__WORK ITEM__: In the records below, find the line containing "Geschäftsführerin: Rechtsanwältin Birgit"; give it again exactly, along with every line that follows, and nothing else.

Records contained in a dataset
——
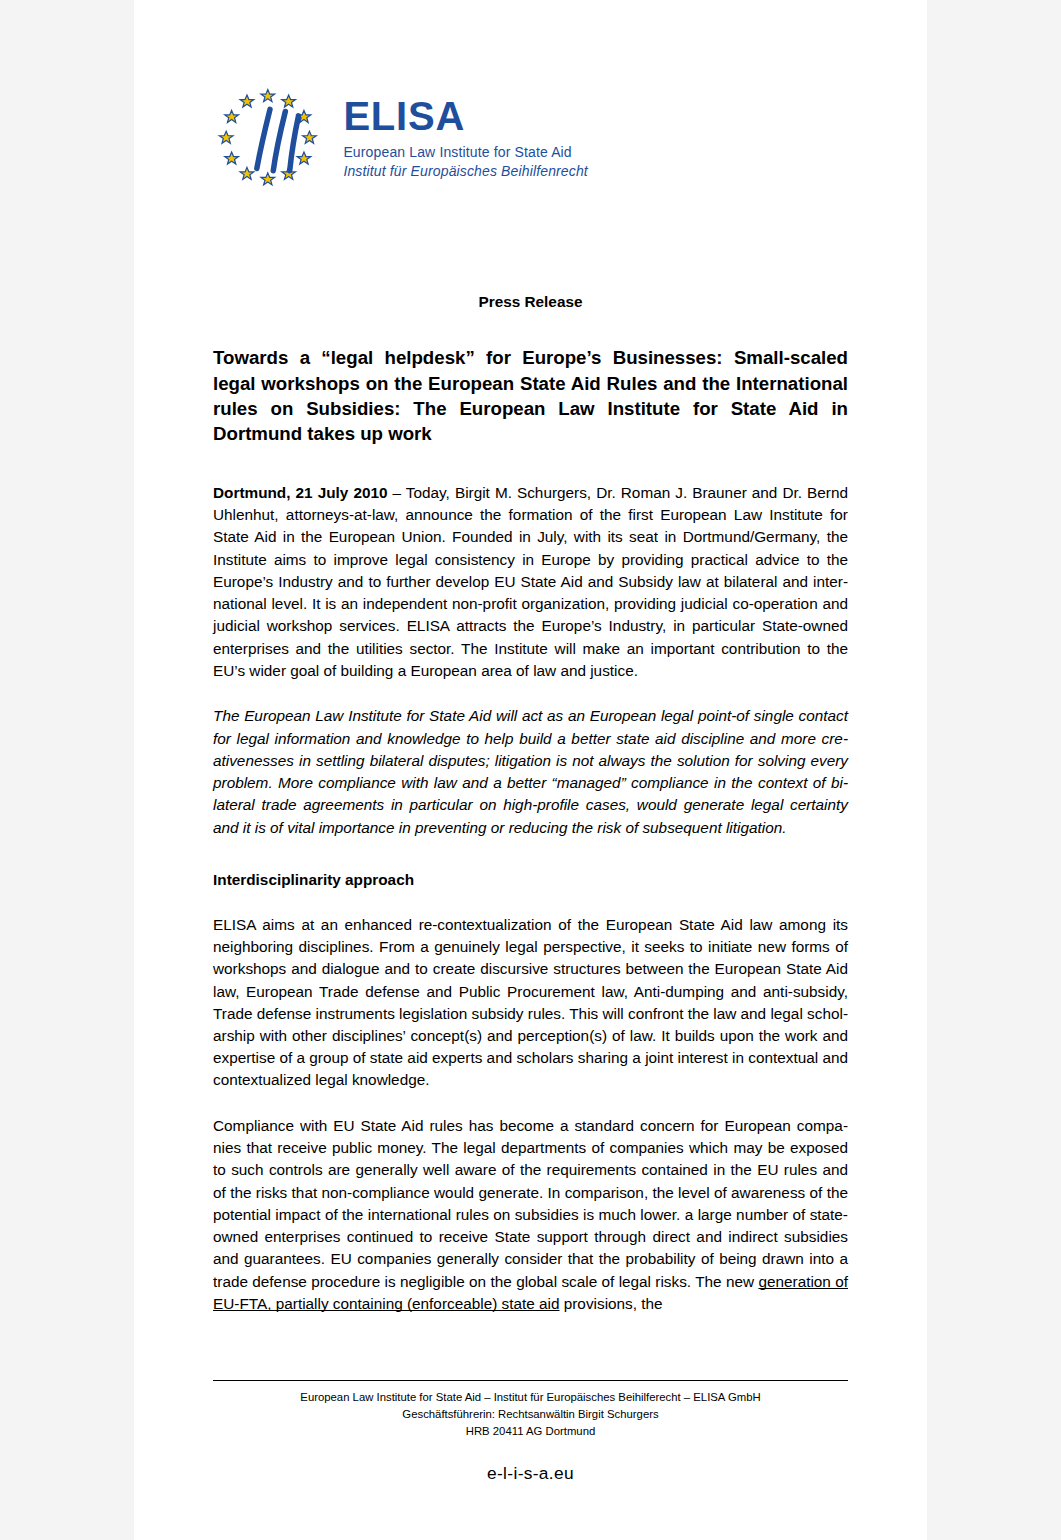ELISA
European Law Institute for State Aid
Institut für Europäisches Beihilfenrecht
Press Release
Towards a “legal helpdesk” for Europe’s Businesses: Small-scaled legal workshops on the European State Aid Rules and the International rules on Subsidies: The European Law Institute for State Aid in Dortmund takes up work
Dortmund, 21 July 2010 – Today, Birgit M. Schurgers, Dr. Roman J. Brauner and Dr. Bernd Uhlenhut, attorneys-at-law, announce the formation of the first European Law Institute for State Aid in the European Union. Founded in July, with its seat in Dortmund/Germany, the Institute aims to improve legal consistency in Europe by providing practical advice to the Europe’s Industry and to further develop EU State Aid and Subsidy law at bilateral and international level. It is an independent non-profit organization, providing judicial co-operation and judicial workshop services. ELISA attracts the Europe’s Industry, in particular State-owned enterprises and the utilities sector. The Institute will make an important contribution to the EU’s wider goal of building a European area of law and justice.
The European Law Institute for State Aid will act as an European legal point-of single contact for legal information and knowledge to help build a better state aid discipline and more creativenesses in settling bilateral disputes; litigation is not always the solution for solving every problem. More compliance with law and a better “managed” compliance in the context of bilateral trade agreements in particular on high-profile cases, would generate legal certainty and it is of vital importance in preventing or reducing the risk of subsequent litigation.
Interdisciplinarity approach
ELISA aims at an enhanced re-contextualization of the European State Aid law among its neighboring disciplines. From a genuinely legal perspective, it seeks to initiate new forms of workshops and dialogue and to create discursive structures between the European State Aid law, European Trade defense and Public Procurement law, Anti-dumping and anti-subsidy, Trade defense instruments legislation subsidy rules. This will confront the law and legal scholarship with other disciplines’ concept(s) and perception(s) of law. It builds upon the work and expertise of a group of state aid experts and scholars sharing a joint interest in contextual and contextualized legal knowledge.
Compliance with EU State Aid rules has become a standard concern for European companies that receive public money. The legal departments of companies which may be exposed to such controls are generally well aware of the requirements contained in the EU rules and of the risks that non-compliance would generate. In comparison, the level of awareness of the potential impact of the international rules on subsidies is much lower. a large number of state-owned enterprises continued to receive State support through direct and indirect subsidies and guarantees. EU companies generally consider that the probability of being drawn into a trade defense procedure is negligible on the global scale of legal risks. The new generation of EU-FTA, partially containing (enforceable) state aid provisions, the
European Law Institute for State Aid – Institut für Europäisches Beihilferecht – ELISA GmbH
Geschäftsführerin: Rechtsanwältin Birgit Schurgers
HRB 20411 AG Dortmund
e-l-i-s-a.eu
——
__YOUR SOLUTION__:
Geschäftsführerin: Rechtsanwältin Birgit Schurgers
HRB 20411 AG Dortmund
e-l-i-s-a.eu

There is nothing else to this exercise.